#### [Text to read]
start
Best Meatloaf Ever with Balsamic Glaze is amazing comfort food! Moist and delicious, this recipe comes together quickly and freezes perfectly.
Best Meatloaf Ever!
At long last, Chad finally gets his favorite meal. Yes, I know how shocking it is that out of all the fabulous Italian food and flavors that I provide him, he is still a Midwest meat and potatoes man.
No matter what I do, that is who he is. Meat and potatoes with a side of corn on the cob and he is surely in heaven!!!
Not to mention, balsamic glazed meatloaf makes for the best meat loaf sandwiches I have ever eaten. Also, it’s freezer-friendly! I usually bake one and portion it out, then freeze it and pull it out as we want to eat it… Which is pretty often.
I have been making this recipe for well over 10 years now. I love that it has a little Italian flair.
A few tips:
- Don’t skip the balsamic glaze recipe!
end
#### [Direction]
In the meatloaf recipe text, how long does the writer say they have been making this recipe?

#### [Raw data]
start
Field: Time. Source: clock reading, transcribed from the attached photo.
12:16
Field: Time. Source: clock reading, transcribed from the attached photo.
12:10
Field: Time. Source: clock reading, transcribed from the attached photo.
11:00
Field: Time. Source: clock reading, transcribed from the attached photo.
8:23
end
start
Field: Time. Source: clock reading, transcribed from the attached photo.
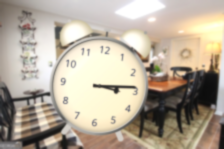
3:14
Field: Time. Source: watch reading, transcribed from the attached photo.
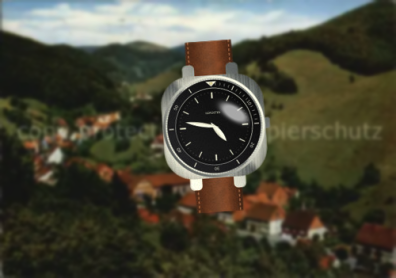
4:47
end
#### [Result below]
For well over 10 years.